There are many self-help books that promise to help people achieve happiness. The fact that so many of them exist shows how important it is for people to be happy. However, if you take away the shiny covers and flashy slogans on these books, you’ll realize that their messages don’t really say anything new.

For example, the best-selling self-help book The Seven Habits of Highly Effective People tells readers to decide what matters most in their lives and do it.

A best-selling book, How to Win Friends and Influence People, advises readers that it is better to be pleasant than obnoxious. The author also says that people should use the other person’s first name a lot.

Some self-help books are not only banal but outright false. For example, several bestsellers on the importance of setting goals quote a study from Yale University. In that study, students were asked if they had concrete and written down goals for their lives. Only 3% said yes while 97% said no to this question two decades later when those same people were located again and questioned about how their lives turned out.

The Yale study on goal setting would be great evidence that writing down goals can secure future success if it weren’t a fake. The study never took place at all.

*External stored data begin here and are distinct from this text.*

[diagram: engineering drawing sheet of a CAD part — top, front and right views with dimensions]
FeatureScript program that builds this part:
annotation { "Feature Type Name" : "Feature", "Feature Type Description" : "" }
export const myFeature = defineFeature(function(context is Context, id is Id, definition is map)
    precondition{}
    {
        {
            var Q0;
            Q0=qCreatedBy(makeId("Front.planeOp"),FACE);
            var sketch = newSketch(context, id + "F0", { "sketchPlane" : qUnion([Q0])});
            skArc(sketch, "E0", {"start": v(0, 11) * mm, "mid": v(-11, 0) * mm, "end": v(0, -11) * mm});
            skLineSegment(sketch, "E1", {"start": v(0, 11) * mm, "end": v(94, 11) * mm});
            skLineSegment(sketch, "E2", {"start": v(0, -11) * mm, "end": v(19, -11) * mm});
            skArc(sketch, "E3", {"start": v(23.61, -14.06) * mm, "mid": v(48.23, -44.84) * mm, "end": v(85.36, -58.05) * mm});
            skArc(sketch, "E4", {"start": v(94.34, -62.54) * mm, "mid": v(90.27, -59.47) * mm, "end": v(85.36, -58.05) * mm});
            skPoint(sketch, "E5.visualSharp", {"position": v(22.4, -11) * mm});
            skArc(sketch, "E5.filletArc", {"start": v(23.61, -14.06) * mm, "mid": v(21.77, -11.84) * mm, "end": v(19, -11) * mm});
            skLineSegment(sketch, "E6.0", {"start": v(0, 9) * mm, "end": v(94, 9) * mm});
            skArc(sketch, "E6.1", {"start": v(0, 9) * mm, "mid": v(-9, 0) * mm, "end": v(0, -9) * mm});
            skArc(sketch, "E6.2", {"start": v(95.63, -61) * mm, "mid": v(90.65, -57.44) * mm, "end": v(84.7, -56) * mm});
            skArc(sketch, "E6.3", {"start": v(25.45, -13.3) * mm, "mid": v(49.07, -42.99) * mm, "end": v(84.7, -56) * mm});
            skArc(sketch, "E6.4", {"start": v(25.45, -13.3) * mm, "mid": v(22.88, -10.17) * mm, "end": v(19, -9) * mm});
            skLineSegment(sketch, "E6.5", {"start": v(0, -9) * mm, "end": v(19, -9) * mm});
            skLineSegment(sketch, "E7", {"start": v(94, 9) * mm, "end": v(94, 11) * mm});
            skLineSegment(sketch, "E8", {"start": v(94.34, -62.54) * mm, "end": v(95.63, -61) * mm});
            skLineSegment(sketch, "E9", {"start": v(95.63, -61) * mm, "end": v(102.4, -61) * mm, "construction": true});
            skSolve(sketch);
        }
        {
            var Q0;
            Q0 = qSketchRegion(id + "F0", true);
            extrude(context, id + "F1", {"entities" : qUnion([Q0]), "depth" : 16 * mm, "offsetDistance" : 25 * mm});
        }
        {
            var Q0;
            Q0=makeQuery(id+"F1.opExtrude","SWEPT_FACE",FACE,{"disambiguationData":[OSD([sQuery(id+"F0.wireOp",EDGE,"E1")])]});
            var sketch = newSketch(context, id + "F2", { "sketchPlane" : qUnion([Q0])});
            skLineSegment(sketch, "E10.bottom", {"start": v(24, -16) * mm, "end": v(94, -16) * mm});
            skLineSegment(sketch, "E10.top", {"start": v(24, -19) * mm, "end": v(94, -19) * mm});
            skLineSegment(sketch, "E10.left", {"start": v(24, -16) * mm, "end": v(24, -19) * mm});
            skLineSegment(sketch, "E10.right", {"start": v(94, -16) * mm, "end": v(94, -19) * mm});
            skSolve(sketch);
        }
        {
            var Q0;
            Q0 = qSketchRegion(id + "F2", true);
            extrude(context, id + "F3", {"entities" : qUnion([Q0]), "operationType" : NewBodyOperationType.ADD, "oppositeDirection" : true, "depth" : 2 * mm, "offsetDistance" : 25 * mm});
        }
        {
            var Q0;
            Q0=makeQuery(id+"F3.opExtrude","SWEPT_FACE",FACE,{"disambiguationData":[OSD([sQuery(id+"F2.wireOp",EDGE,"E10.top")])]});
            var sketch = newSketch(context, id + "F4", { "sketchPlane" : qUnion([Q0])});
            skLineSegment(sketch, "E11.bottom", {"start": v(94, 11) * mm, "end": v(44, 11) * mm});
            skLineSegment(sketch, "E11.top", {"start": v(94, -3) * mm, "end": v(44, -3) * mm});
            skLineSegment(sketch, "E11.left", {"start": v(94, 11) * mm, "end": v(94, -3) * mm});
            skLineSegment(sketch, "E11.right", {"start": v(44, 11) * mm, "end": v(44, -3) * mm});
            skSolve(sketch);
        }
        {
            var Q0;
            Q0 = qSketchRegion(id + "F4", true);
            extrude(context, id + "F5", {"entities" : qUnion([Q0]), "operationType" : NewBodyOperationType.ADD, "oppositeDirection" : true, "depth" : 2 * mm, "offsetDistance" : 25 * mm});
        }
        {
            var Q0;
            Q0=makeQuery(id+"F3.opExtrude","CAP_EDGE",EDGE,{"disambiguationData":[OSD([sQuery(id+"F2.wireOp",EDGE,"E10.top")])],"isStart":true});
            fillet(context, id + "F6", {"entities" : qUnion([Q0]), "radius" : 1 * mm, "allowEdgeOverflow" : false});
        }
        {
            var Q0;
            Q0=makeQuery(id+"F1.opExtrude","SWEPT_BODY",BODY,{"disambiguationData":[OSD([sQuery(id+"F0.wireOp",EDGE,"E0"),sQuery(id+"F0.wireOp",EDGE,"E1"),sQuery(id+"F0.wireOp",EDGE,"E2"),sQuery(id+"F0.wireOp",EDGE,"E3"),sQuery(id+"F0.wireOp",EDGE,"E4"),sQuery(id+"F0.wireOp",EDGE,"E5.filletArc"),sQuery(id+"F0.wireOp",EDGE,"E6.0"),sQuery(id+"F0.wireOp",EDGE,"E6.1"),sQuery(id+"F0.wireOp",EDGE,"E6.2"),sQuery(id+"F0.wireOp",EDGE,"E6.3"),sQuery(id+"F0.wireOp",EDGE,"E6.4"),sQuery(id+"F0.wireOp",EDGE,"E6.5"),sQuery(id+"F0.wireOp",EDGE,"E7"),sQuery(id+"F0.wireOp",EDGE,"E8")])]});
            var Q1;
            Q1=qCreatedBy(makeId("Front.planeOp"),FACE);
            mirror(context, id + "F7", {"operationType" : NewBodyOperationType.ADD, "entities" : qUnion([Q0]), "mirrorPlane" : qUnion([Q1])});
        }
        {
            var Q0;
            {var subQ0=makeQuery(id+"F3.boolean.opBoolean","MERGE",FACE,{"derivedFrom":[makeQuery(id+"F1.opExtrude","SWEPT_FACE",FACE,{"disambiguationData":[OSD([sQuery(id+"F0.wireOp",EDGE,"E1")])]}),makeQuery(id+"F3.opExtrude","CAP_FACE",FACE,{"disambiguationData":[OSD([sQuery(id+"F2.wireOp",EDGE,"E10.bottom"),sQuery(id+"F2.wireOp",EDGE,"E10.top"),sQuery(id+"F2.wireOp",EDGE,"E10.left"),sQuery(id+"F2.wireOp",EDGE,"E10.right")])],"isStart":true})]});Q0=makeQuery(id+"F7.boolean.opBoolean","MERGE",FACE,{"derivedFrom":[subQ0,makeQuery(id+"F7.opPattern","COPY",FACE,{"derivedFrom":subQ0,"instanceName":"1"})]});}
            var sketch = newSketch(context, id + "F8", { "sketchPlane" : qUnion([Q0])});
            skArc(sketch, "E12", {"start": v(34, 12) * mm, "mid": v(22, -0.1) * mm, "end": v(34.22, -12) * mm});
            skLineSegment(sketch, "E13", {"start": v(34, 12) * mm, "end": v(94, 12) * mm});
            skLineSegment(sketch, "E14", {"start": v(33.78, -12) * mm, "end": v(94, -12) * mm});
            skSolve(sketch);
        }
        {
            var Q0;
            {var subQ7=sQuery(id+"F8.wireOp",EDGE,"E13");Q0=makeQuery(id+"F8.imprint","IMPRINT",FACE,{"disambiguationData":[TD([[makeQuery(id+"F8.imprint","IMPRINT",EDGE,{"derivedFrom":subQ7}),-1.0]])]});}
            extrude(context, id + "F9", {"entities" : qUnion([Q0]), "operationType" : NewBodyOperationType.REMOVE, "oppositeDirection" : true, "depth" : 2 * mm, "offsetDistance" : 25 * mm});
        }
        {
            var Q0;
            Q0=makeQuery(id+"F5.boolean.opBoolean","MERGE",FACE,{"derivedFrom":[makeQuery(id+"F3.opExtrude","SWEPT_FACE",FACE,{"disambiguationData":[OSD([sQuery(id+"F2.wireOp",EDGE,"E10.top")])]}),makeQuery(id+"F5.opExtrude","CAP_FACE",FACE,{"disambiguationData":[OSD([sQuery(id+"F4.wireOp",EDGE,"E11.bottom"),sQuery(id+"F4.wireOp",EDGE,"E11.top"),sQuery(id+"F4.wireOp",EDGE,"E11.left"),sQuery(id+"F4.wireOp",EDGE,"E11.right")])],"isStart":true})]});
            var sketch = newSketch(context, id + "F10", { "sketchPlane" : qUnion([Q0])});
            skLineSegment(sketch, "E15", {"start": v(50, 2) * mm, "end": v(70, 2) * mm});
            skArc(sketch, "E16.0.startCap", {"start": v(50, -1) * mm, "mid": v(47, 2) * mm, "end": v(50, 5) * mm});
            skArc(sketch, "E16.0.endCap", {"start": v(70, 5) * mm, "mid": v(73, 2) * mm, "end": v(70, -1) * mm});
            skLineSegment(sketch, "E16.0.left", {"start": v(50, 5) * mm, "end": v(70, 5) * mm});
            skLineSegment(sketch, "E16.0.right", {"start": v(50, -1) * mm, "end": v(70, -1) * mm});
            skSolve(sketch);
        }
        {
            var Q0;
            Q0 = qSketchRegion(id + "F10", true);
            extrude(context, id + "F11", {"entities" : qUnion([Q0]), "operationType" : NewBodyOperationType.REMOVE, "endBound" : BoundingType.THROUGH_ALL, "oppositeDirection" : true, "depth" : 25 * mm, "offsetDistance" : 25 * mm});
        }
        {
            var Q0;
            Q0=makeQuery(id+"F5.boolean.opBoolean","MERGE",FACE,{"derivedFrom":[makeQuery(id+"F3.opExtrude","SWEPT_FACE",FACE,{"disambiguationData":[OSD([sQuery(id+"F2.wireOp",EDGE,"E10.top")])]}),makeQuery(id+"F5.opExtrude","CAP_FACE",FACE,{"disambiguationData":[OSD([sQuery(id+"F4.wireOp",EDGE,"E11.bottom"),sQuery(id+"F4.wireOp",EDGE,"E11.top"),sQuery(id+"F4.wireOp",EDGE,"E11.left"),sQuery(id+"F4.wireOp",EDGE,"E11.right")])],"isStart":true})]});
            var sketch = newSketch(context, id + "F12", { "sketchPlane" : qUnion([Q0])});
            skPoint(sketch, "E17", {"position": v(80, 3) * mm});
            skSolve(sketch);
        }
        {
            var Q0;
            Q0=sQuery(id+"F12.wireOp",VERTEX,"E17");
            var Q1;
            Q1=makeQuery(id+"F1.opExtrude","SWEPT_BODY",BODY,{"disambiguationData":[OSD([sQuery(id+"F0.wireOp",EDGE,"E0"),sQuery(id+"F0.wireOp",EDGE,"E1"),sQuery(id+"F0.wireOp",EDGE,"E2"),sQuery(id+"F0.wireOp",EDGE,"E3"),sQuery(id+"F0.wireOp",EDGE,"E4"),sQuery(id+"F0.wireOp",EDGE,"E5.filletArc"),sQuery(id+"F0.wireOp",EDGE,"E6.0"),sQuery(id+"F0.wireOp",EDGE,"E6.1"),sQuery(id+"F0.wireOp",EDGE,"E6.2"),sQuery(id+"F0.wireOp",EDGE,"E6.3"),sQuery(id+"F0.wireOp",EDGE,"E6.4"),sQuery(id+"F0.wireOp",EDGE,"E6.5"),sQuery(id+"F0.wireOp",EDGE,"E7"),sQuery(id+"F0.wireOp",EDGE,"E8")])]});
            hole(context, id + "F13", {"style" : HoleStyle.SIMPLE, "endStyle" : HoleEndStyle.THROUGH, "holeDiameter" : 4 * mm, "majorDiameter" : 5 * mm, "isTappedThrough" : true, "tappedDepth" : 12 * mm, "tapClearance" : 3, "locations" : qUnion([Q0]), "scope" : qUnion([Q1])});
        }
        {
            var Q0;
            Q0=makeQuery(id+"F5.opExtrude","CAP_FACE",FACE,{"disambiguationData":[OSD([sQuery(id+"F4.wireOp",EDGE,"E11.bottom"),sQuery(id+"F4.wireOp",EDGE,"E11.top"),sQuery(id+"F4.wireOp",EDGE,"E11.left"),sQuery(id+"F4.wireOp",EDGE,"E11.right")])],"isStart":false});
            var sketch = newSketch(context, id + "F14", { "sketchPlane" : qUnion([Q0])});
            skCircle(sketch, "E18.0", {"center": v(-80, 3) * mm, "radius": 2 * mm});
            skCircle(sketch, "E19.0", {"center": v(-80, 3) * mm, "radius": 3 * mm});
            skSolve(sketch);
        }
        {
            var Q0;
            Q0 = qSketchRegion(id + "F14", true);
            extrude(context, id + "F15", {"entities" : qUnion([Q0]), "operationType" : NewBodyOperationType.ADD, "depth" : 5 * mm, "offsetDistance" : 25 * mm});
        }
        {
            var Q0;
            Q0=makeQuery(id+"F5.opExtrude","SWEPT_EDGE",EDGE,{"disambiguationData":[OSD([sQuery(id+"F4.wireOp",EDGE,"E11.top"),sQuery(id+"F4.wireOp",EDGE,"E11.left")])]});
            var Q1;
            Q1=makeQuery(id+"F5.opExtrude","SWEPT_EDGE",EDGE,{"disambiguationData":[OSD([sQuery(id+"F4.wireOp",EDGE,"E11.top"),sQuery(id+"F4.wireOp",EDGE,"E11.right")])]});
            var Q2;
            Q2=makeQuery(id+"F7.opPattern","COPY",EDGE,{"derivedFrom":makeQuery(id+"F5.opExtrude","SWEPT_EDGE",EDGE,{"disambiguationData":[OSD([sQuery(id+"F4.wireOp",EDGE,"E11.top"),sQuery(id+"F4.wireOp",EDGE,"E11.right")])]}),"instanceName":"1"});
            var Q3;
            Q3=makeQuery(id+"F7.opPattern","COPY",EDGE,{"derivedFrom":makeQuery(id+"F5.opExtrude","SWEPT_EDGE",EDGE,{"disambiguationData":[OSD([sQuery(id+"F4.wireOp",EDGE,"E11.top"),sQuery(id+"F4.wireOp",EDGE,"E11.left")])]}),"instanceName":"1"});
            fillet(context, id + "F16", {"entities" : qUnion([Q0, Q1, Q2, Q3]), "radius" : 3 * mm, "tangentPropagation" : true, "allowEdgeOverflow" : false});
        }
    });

Many self-help books suggest that if you become wealthier, you’ll be happier. However, this isn’t always the case. In fact, one of the most well known findings in happiness research is that there’s a limit to how much money can make us happy. After we reach a certain level of wealth, more and more money won’t necessarily make us any happier.

Similarly, studies have shown that some of the poorest countries in the world are actually happier than richer countries. One study found that Nigeria is one of the happiest places on earth.

Big Idea #1: The happier we want to be, the unhappier we usually are.

Most people would like to have everything in life be just right. However, the ironic process theory states that when you try to suppress certain thoughts or behaviors, they end up becoming more prevalent. For example, if you’re told not to think about a white bear, you can’t help but think about a white bear. Affirmations are phrases designed to make readers feel better by repeating them over and over again; however, they could actually be ultimately counterproductive because it’s usually people with low self esteem who seek affirmation so when they say an affirmative phrase like “Every day in every way I am getting better and better” repeatedly it clashes with their poor self image. Then they automatically reject the affirmation because it threatens the coherence of their sense of self which is strong within us as humans and we struggle to reassert our existing self-images against incoming messages.

Positive thinking can actually make people feel worse. Several experiments have found that writing “I’m a lovable person” makes someone who doesn’t believe it in the first place even more negative about themselves. In fact, trying to convince yourself otherwise only reaffirms your negativity.

The flaw of positive thinking is summed up best by one character in an Edith Wharton story: “There are many ways to be unhappy, but there’s only one way to be happy—and that is to stop running after happiness.”

Big Idea #2: Failure is an inevitable part of life – accept it.

Have you ever noticed how self-help books only tell stories about people who succeeded? They don’t talk about the failures. Somehow, we never read autobiographies by people who boldly went out and pursued their dreams – and then flat-out failed.